Still, if virtual assistant appliances didn't respond to strangers, then future ads (or podcasts, radio shows and TV shows) wouldn't be able to interact with your device without your permission.
A greater concern is when virtual assistant appliances are connected to home appliances. Right now, a stranger shouting through a window at an Amazon Echo or Google Home device can theoretically turn on whatever's connected — the lights, oven, TV or sprinkler system — or even unlock the front door. Today, it's a very bad idea to have your doors, windows or burglar alarms activated by voice.
But in the future, when such appliances are really good at recognizing voices, we'll be able to connect all of our home devices without fear of unwanted strangers triggering them.

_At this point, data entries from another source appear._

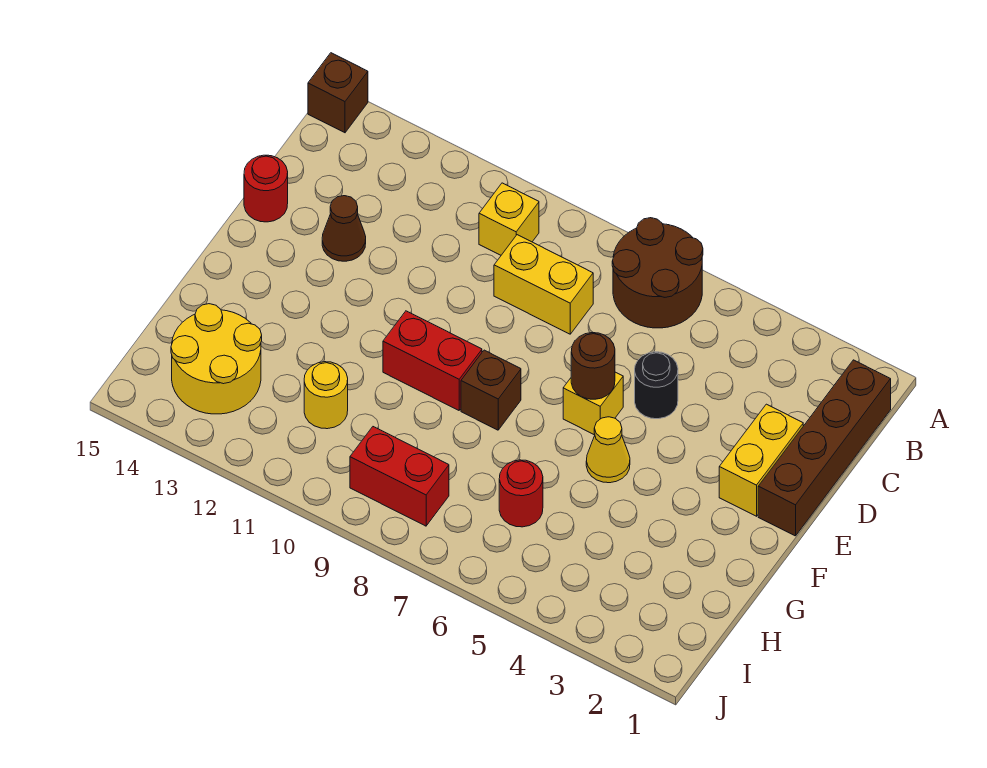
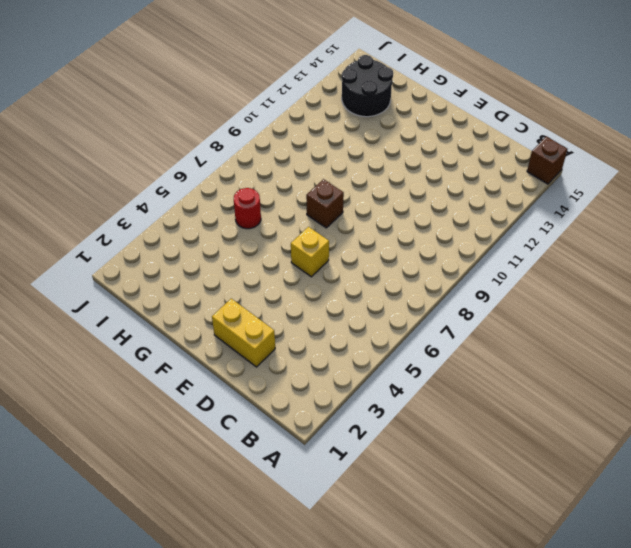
black round brick H13:I14 level 1 -> yellow round brick H13:I14 level 1
none -> brown round brick A6:B7 level 1
none -> brown brick B1:E1 level 1
none -> yellow brick B10 level 1

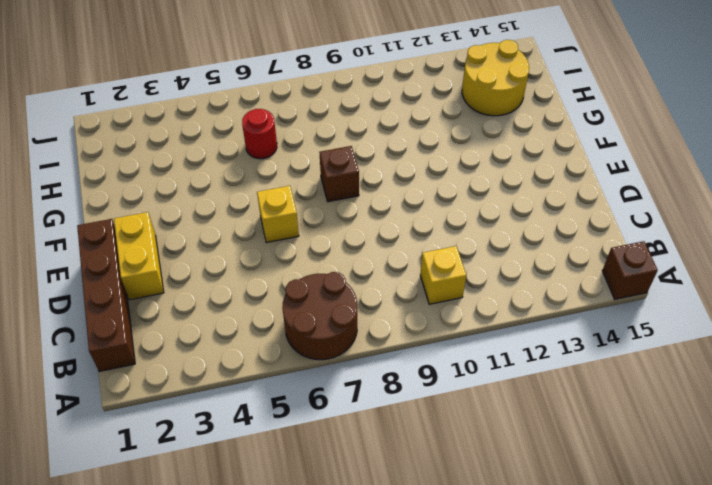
none -> yellow brick C8:C9 level 1
none -> black round brick D5 level 1
none -> brown cone D13 level 1

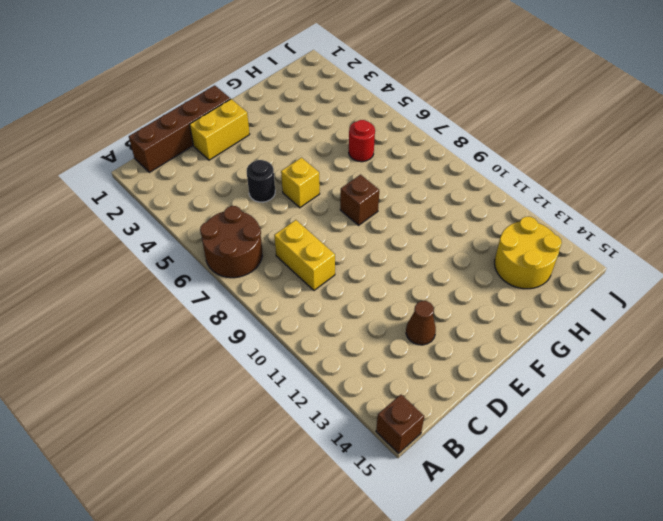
none -> yellow brick B10 level 1
none -> red round brick D15 level 1
none -> yellow cone F5 level 1

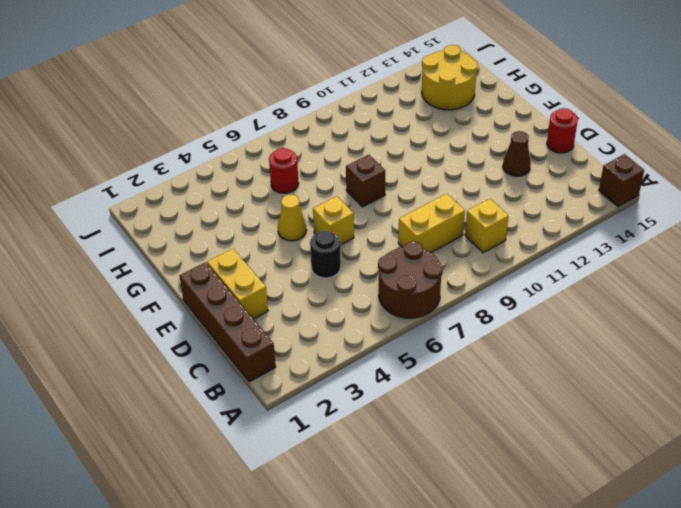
none -> red brick F9:F10 level 1
none -> yellow round brick H11 level 1
none -> red brick I8:I9 level 1

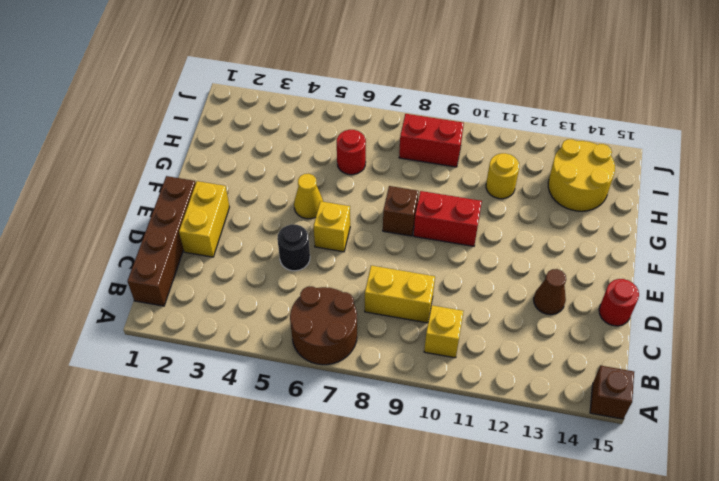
none -> brown round brick E6 level 2

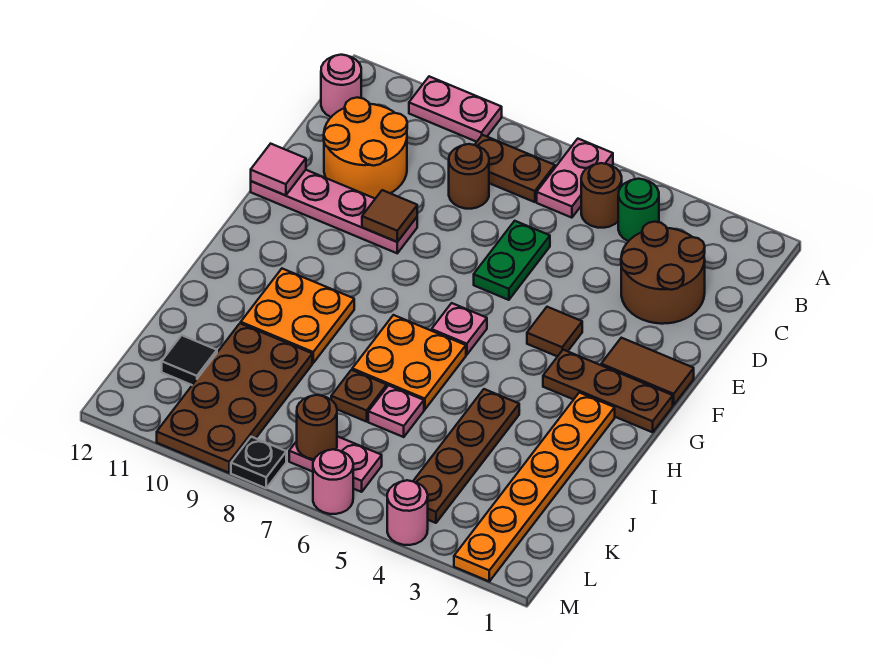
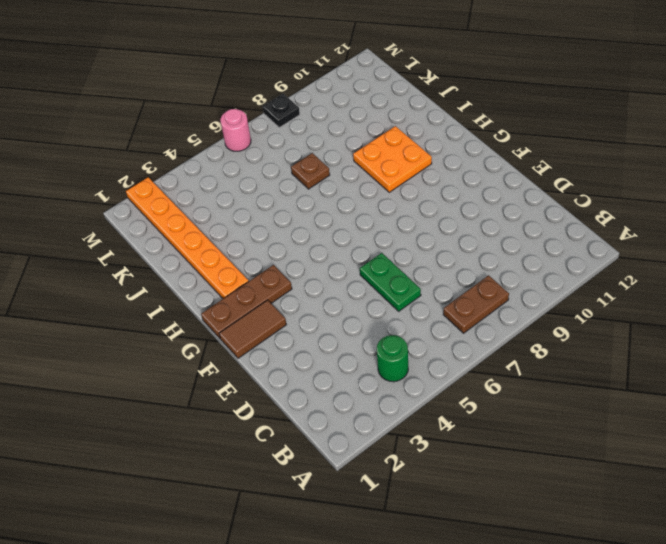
none -> pink plate A6:B6 level 1
none -> pink plate A9:A10 level 1
none -> brown round brick B5 level 1
none -> pink round brick B12 level 1

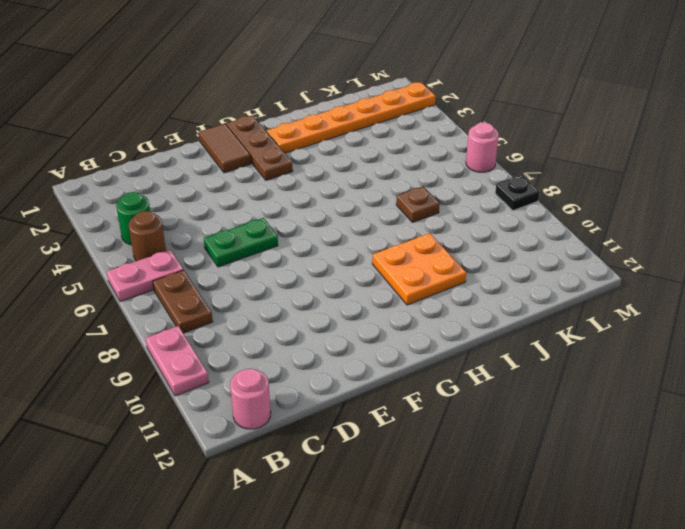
none -> brown round brick C2:D3 level 1
none -> brown round brick C8 level 1
none -> orange round brick C10:D11 level 1
none -> pink plate E9:E12 level 1

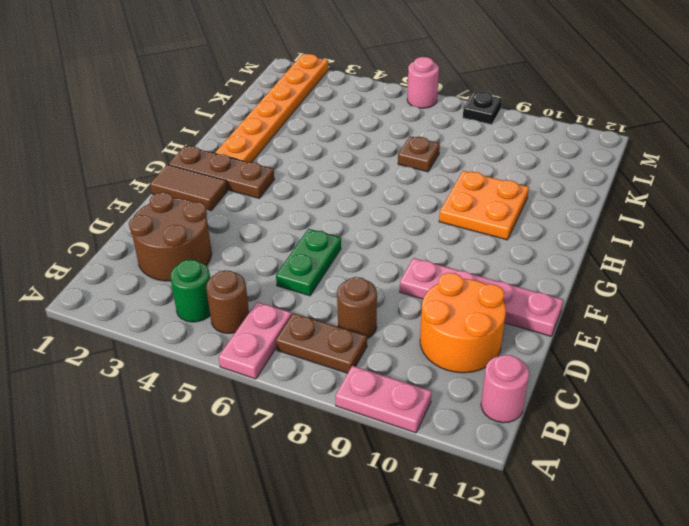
none -> brown tile F4 level 1
none -> pink plate G6 level 1
none -> orange plate H6:I7 level 1
none -> brown plate I4:L4 level 1

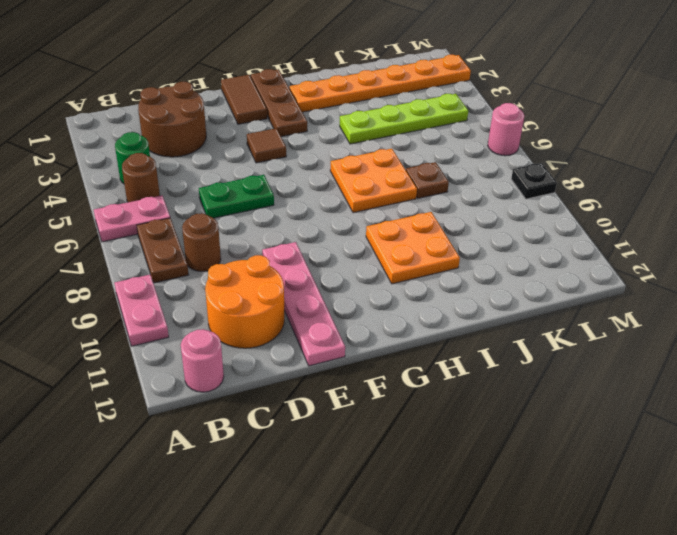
lime plate I4:L4 level 1 -> brown plate I4:L4 level 1
none -> pink plate G6 level 1
none -> pink plate J6 level 1
none -> brown plate J9:M10 level 1
none -> black tile K11 level 1

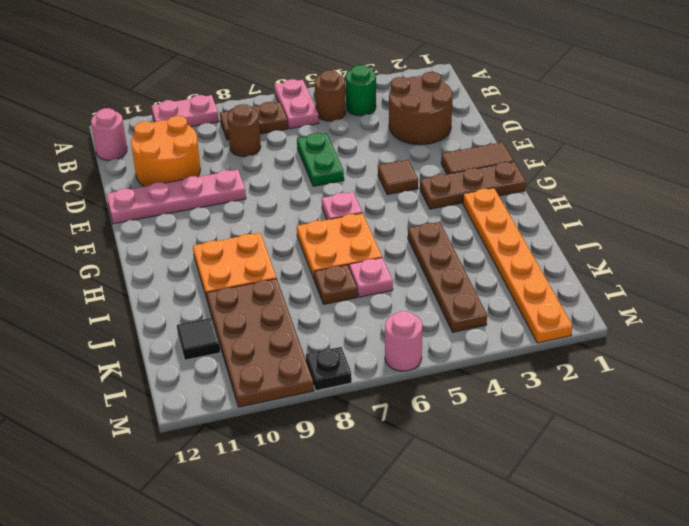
none -> pink plate L6:L7 level 1
none -> pink round brick M4 level 1
none -> brown tile E9 level 2
none -> pink tile E12 level 2

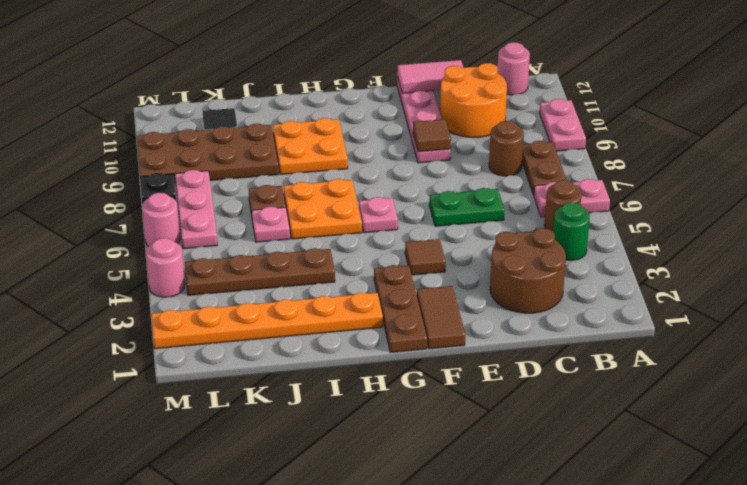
pink tile D12:E12 level 2 -> pink tile E12 level 2
pink plate L6:L8 level 1 -> pink plate L6:L7 level 1
none -> brown round brick L7 level 2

Unless privacy fears prevent it, voice recognition will be so good we should be able to use our voices to log in to all kinds of services on other devices, including other people's virtual assistant appliances, but also ATMs and security gates. Eventually, we could start our self-driving cars using voice alone. (We could get into the car and say "OK, Google Car, take me to work," but if someone else does that it wouldn't go anywhere.)
Google's caution in how the new user identification feature is implemented reveals how gun-shy Google is about violating user privacy.
While actual biometric privacy violations are a real and serious threat, the secondary threat is that ignorance and fear will prevent us from gaining enormous benefits.
Voice identification can, should and must be made very secure, enabling us to enjoy what's possible without compromising our privacy or personal information.
It will always be more secure and less prone to abuse than face recognition, as I explained last month.
Most importantly of all, voice is a democratizing interface.
Millions or possibly billions of people cannot use smartphones to any significant extent. We all have older parents, grandparents or great-grandparents who can't or won't use most of the features of their phones and see them as too complex. Others don't have the physical mobility to use screen-based interfaces or keyboards. (I have one relative who never communicates online because he finds computers too complicated and typing too daunting.)
It can be easy to dismiss this problem as insignificant, even as it puts non-users at an increasing disadvantage over time.
Our mobile devices, computers and networks are sophisticated enough now to enable the full power of the internet to anyone who can talk.
As Google Home's newest feature demonstrates, "just talking" can now enable people to log in to their accounts as well.
So let's proceed with caution, but also perspective and optimism.
In other words, let's hold companies accountable for privacy. But let's also not pressure them into hobbling future technologies out of unreasonable privacy fears.
We need to continue down this path and enable the full development and wide distribution of simple voice-based user identification of the kind that now exists in Google Home.